▸ **Work instruction**:
The span to repeat in the listing below runs from the line containing "Figure 5. Summary" to the line containing "Figure 2. Flowchart", inclusive. Repeat it exactly, and only it.

▸ **Provided records**:
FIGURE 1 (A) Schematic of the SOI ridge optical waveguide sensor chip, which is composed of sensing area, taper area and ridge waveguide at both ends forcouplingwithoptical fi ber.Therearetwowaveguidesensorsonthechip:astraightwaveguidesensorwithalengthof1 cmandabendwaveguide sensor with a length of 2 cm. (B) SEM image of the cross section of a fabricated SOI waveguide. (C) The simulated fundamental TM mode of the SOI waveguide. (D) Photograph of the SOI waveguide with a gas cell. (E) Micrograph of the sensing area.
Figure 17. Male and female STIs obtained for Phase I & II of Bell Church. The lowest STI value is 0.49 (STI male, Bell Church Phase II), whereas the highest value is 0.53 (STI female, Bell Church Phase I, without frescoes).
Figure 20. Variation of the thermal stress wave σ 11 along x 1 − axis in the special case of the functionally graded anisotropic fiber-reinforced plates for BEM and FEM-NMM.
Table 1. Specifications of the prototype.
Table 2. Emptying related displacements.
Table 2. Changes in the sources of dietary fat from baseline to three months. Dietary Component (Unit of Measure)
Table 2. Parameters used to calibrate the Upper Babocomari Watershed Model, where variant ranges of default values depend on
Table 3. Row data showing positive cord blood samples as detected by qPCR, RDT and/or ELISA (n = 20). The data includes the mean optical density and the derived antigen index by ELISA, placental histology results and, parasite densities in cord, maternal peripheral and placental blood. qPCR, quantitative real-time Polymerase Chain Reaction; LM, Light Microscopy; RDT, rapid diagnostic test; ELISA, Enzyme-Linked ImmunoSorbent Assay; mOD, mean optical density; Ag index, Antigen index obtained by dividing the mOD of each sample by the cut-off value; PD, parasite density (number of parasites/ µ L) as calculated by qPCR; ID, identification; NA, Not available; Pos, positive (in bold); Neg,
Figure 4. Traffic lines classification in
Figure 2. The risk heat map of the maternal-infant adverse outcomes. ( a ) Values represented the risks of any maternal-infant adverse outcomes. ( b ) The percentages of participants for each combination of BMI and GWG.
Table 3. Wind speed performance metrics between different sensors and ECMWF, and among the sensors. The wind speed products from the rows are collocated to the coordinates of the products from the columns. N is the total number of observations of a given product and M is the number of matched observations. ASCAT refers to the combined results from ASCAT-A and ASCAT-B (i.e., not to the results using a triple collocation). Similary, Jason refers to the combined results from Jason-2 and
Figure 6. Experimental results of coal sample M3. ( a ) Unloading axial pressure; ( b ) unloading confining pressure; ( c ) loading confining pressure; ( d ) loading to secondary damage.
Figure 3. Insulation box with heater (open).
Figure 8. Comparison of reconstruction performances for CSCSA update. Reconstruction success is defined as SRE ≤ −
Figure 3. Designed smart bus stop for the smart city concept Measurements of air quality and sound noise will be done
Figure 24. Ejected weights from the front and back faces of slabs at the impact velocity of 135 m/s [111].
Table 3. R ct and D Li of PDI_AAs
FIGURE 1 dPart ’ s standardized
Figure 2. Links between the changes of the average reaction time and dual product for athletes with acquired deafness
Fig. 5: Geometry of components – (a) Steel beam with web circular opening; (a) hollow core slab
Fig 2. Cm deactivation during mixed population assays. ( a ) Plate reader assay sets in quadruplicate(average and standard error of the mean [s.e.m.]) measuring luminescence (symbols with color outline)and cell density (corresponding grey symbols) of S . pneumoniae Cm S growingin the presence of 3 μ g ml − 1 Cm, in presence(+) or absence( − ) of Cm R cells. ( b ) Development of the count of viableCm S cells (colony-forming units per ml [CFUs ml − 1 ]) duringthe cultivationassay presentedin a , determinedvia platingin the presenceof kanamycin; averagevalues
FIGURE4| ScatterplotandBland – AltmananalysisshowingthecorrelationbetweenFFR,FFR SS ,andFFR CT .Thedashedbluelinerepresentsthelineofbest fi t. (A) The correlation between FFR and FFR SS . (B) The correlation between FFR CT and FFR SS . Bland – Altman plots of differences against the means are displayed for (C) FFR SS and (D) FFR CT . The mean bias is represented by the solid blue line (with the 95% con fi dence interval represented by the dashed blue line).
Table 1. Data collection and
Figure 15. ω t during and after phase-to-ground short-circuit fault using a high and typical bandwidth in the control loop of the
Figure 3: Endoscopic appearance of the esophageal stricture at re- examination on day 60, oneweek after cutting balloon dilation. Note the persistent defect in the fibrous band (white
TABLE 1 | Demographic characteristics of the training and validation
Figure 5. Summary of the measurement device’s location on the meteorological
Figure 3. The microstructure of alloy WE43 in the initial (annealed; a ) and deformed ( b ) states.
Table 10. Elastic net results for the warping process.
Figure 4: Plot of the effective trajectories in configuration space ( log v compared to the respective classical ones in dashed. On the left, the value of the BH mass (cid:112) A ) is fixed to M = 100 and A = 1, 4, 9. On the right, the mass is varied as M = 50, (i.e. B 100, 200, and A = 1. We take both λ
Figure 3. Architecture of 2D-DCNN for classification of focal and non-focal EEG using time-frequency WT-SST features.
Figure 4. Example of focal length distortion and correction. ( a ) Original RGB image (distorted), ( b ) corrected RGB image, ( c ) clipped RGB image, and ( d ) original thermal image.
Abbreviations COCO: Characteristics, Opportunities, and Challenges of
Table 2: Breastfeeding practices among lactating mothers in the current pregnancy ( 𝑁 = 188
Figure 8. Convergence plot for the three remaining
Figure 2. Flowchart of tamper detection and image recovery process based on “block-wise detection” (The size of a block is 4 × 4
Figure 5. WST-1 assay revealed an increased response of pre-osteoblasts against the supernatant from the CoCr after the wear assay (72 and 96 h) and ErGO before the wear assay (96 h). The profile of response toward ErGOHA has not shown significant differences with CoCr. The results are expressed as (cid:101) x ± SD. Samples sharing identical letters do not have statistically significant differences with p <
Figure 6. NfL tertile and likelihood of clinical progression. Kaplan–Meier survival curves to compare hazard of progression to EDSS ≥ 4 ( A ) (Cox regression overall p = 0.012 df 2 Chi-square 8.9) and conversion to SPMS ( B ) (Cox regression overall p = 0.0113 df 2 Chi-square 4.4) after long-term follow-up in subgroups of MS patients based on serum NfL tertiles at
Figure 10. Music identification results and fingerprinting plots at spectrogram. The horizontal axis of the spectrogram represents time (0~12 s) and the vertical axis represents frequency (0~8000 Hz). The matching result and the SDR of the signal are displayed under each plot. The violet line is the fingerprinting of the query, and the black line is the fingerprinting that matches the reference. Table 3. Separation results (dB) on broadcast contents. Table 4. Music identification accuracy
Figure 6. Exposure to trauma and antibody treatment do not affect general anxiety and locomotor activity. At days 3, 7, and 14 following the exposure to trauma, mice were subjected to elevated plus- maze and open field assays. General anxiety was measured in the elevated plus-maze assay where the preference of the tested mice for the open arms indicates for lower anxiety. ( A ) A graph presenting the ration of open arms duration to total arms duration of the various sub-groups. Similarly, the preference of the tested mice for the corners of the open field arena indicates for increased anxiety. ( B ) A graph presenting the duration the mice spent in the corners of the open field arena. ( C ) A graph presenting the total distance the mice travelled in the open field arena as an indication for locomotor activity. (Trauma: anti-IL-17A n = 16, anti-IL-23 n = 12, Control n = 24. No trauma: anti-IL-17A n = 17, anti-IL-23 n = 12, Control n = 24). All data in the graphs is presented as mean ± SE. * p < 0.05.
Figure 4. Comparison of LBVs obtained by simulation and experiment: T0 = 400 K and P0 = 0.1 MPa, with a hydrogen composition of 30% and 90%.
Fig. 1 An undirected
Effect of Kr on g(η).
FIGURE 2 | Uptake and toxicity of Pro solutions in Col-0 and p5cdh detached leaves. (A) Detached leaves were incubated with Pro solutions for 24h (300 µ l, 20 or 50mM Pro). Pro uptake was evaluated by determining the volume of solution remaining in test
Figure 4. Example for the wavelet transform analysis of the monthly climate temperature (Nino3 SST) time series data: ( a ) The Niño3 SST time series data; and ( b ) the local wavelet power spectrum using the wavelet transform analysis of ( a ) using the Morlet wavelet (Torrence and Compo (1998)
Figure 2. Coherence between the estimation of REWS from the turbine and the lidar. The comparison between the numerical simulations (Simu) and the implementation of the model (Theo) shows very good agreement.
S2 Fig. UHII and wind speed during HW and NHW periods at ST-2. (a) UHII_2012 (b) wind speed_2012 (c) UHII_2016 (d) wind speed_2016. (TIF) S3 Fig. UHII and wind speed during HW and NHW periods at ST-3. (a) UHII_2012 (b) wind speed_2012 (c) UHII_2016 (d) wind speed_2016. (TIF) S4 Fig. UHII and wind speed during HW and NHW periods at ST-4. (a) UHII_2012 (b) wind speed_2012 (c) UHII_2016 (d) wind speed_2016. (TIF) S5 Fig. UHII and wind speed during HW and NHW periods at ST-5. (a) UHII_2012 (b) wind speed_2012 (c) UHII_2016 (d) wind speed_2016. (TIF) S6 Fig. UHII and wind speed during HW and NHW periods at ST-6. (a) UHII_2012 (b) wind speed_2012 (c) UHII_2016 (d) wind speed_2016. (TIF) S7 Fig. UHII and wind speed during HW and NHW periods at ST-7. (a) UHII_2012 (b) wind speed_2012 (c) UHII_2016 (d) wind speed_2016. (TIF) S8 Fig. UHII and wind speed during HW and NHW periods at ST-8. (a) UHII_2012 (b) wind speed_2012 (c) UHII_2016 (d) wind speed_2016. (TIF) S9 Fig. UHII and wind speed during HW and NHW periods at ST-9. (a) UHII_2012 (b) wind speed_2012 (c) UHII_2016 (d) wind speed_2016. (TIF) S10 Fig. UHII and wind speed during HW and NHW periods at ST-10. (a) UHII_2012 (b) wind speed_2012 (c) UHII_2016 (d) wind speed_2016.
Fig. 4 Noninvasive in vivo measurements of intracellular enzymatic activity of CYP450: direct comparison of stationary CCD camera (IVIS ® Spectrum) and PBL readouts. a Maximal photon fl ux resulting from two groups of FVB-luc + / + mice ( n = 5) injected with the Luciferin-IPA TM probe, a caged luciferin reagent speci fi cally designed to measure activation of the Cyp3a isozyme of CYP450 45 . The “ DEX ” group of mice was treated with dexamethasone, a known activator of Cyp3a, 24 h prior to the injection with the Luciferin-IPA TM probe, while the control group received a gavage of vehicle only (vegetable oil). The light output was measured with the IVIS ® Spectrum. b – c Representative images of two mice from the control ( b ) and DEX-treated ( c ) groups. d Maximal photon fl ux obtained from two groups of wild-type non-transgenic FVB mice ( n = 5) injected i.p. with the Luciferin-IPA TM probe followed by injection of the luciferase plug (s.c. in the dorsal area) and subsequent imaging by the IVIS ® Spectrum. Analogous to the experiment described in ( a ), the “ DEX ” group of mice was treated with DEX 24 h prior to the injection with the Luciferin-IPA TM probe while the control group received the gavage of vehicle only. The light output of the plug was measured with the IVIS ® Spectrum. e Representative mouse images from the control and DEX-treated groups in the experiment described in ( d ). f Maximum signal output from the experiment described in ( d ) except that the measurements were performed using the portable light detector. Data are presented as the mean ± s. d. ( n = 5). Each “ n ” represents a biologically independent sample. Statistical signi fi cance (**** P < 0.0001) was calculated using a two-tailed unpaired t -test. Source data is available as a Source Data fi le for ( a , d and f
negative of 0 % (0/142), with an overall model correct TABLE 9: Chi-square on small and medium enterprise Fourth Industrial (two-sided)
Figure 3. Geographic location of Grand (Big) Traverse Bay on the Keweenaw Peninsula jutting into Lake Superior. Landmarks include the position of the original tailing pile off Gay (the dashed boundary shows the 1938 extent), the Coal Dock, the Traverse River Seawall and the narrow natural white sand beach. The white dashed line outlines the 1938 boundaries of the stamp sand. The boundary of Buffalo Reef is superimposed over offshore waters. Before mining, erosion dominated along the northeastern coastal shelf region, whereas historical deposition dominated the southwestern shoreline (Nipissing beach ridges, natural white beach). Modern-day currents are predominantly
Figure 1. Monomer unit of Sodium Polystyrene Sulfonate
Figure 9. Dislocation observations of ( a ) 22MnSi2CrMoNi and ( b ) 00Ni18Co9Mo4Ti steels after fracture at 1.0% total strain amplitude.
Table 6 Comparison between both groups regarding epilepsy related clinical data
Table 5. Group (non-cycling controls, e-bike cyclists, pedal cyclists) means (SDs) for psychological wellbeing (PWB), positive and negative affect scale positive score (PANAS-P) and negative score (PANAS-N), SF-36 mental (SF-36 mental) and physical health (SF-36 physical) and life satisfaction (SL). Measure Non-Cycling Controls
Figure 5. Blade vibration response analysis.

▸ **Solution below**:
Figure 5. Summary of the measurement device’s location on the meteorological
Figure 3. The microstructure of alloy WE43 in the initial (annealed; a ) and deformed ( b ) states.
Table 10. Elastic net results for the warping process.
Figure 4: Plot of the effective trajectories in configuration space ( log v compared to the respective classical ones in dashed. On the left, the value of the BH mass (cid:112) A ) is fixed to M = 100 and A = 1, 4, 9. On the right, the mass is varied as M = 50, (i.e. B 100, 200, and A = 1. We take both λ
Figure 3. Architecture of 2D-DCNN for classification of focal and non-focal EEG using time-frequency WT-SST features.
Figure 4. Example of focal length distortion and correction. ( a ) Original RGB image (distorted), ( b ) corrected RGB image, ( c ) clipped RGB image, and ( d ) original thermal image.
Abbreviations COCO: Characteristics, Opportunities, and Challenges of
Table 2: Breastfeeding practices among lactating mothers in the current pregnancy ( 𝑁 = 188
Figure 8. Convergence plot for the three remaining
Figure 2. Flowchart of tamper detection and image recovery process based on “block-wise detection” (The size of a block is 4 × 4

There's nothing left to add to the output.